(Data records)
○ ○ ○ ○ ○ ○ ○
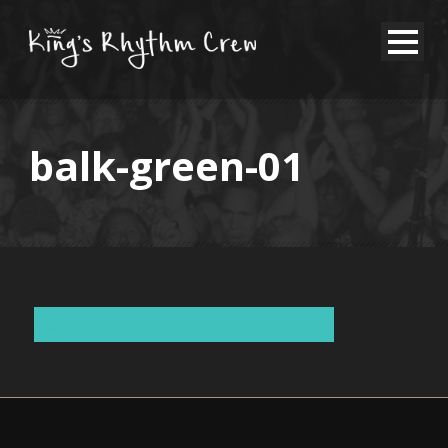
balk-green-01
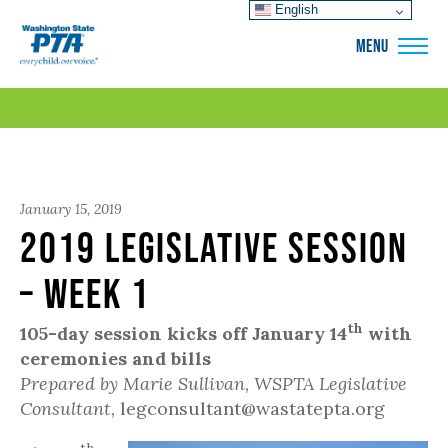
English
WSPTA
MENU
January 15, 2019
2019 Legislative Session
– Week 1
th
105-day session kicks off January 14
with
ceremonies and bills
Prepared by Marie Sullivan, WSPTA Legislative
Consultant,
legconsultant@wastatepta.org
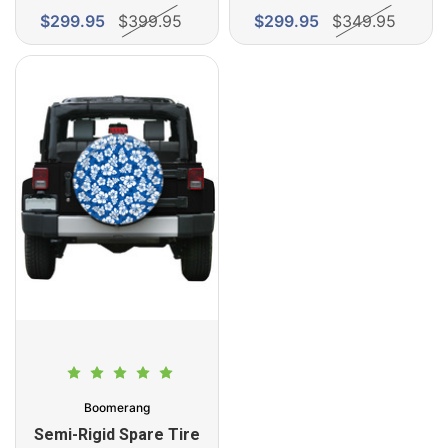
$299.95
$399.95
$299.95
$349.95
Boomerang
Semi-Rigid Spare Tire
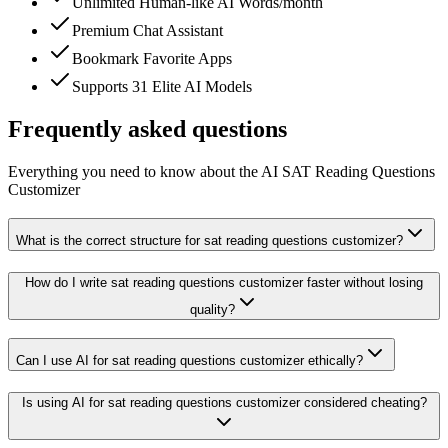
Unlimited Human-like AI Words/month
Premium Chat Assistant
Bookmark Favorite Apps
Supports 31 Elite AI Models
Frequently asked questions
Everything you need to know about the AI SAT Reading Questions
Customizer
What is the correct structure for sat reading questions customizer?
How do I write sat reading questions customizer faster without losing
quality?
Can I use AI for sat reading questions customizer ethically?
Is using AI for sat reading questions customizer considered cheating?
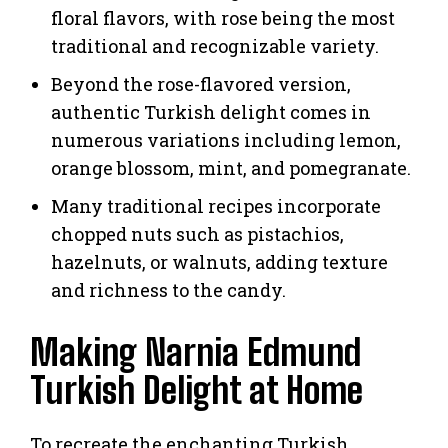
floral flavors, with rose being the most
traditional and recognizable variety.
Beyond the rose-flavored version,
authentic Turkish delight comes in
numerous variations including lemon,
orange blossom, mint, and pomegranate.
Many traditional recipes incorporate
chopped nuts such as pistachios,
hazelnuts, or walnuts, adding texture
and richness to the candy.
Making Narnia Edmund
Turkish Delight at Home
To recreate the enchanting Turkish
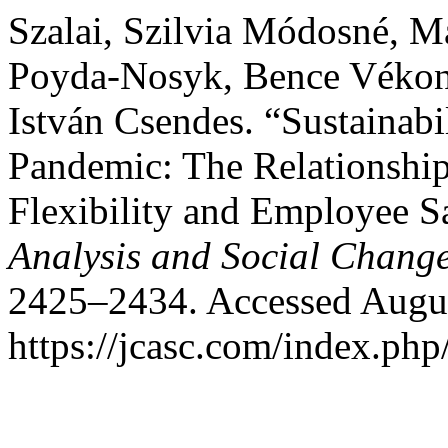
Szalai, Szilvia Módosné, M
Poyda-Nosyk, Bence Vékony
István Csendes. “Sustainabi
Pandemic: The Relationshi
Flexibility and Employee Sa
Analysis and Social Chang
2425–2434. Accessed Augus
https://jcasc.com/index.php/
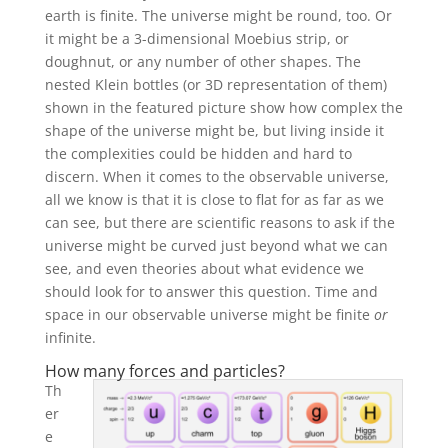
earth is finite. The universe might be round, too. Or
it might be a 3-dimensional Moebius strip, or
doughnut, or any number of other shapes. The
nested Klein bottles (or 3D representation of them)
shown in the featured picture show how complex the
shape of the universe might be, but living inside it
the complexities could be hidden and hard to
discern. When it comes to the observable universe,
all we know is that it is close to flat for as far as we
can see, but there are scientific reasons to ask if the
universe might be curved just beyond what we can
see, and even theories about what evidence we
should look for to answer this question. Time and
space in our observable universe might be finite
or
infinite.
How many forces and particles?
Th
er
e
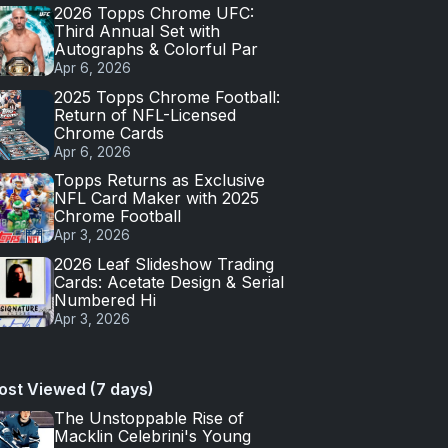
2026 Topps Chrome UFC:
Third Annual Set with
Autographs & Colorful Par
Apr 6, 2026
2025 Topps Chrome Football:
Return of NFL-Licensed
Chrome Cards
Apr 6, 2026
Topps Returns as Exclusive
NFL Card Maker with 2025
Chrome Football
Apr 3, 2026
2026 Leaf Slideshow Trading
Cards: Acetate Design & Serial
Numbered Hi
Apr 3, 2026
ost Viewed (7 days)
The Unstoppable Rise of
Macklin Celebrini's Young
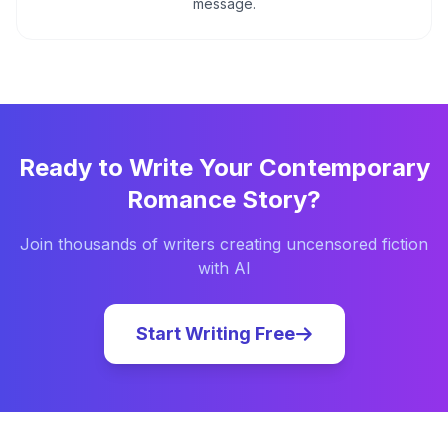
message.
Ready to Write Your
Contemporary
Romance
Story?
Join thousands of writers creating uncensored fiction
with AI
Start Writing Free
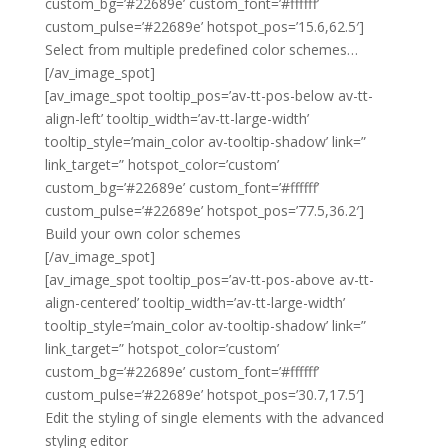
custom_bg=’#22689e’ custom_font=’#ffffff’
custom_pulse=’#22689e’ hotspot_pos=’15.6,62.5′]
Select from multiple predefined color schemes…
[/av_image_spot]
[av_image_spot tooltip_pos=’av-tt-pos-below av-tt-
align-left’ tooltip_width=’av-tt-large-width’
tooltip_style=’main_color av-tooltip-shadow’ link=”
link_target=” hotspot_color=’custom’
custom_bg=’#22689e’ custom_font=’#ffffff’
custom_pulse=’#22689e’ hotspot_pos=’77.5,36.2′]
Build your own color schemes
[/av_image_spot]
[av_image_spot tooltip_pos=’av-tt-pos-above av-tt-
align-centered’ tooltip_width=’av-tt-large-width’
tooltip_style=’main_color av-tooltip-shadow’ link=”
link_target=” hotspot_color=’custom’
custom_bg=’#22689e’ custom_font=’#ffffff’
custom_pulse=’#22689e’ hotspot_pos=’30.7,17.5′]
Edit the styling of single elements with the advanced
styling editor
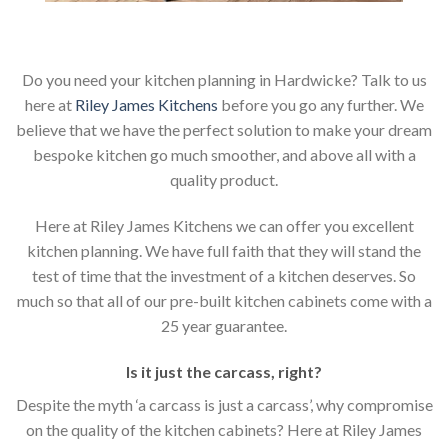
Do you need your kitchen planning in Hardwicke? Talk to us
here at
Riley James Kitchens
before you go any further. We
believe that we have the perfect solution to make your dream
bespoke kitchen go much smoother, and above all with a
quality product.
Here at Riley James Kitchens we can offer you excellent
kitchen planning. We have full faith that they will stand the
test of time that the investment of a kitchen deserves. So
much so that all of our pre-built kitchen cabinets come with a
25 year guarantee.
Is it just the carcass
,
right?
Despite the myth ‘a carcass is just a carcass’, why compromise
on the quality of the kitchen cabinets? Here at Riley James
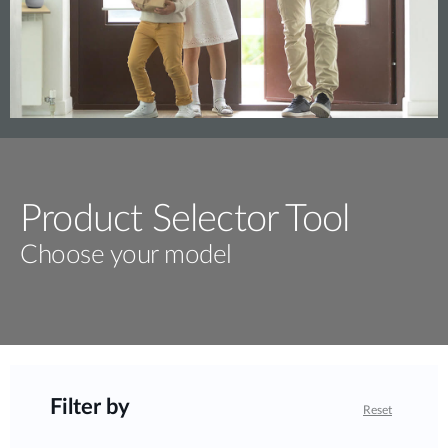
Product Selector Tool
Choose your model
Filter by
Reset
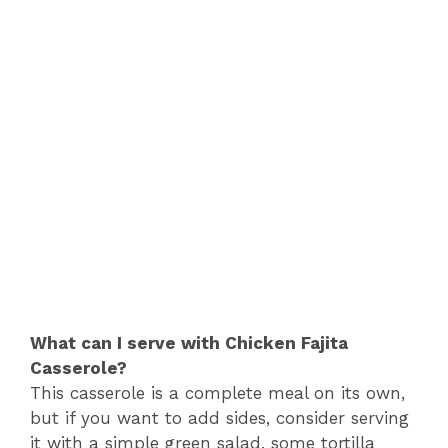
What can I serve with Chicken Fajita
Casserole?
This casserole is a complete meal on its own,
but if you want to add sides, consider serving
it with a simple green salad, some tortilla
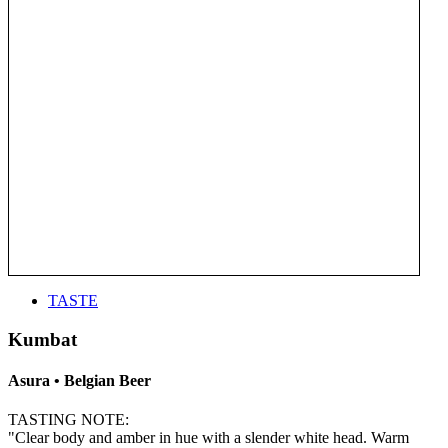
TASTE
Kumbat
Asura • Belgian Beer
TASTING NOTE:
"Clear body and amber in hue with a slender white head. Warm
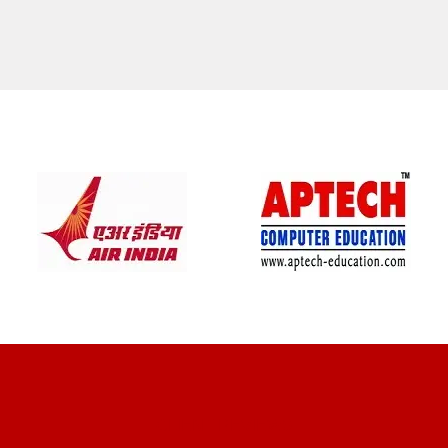
CLIENT REVIEWS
○ ○ ○ ○ ○ ○ ○
→ **Instructions to follow**
From the line that contains "but if you want" to the last line of the data above, inclusive, transcribe every line exactly and only those lines, omitting pictures.

→ **Answer to the problem**
but if you want to add sides, consider serving
it with a simple green salad, some tortilla
TASTE
Kumbat
Asura • Belgian Beer
TASTING NOTE:
"Clear body and amber in hue with a slender white head. Warm
CLIENT REVIEWS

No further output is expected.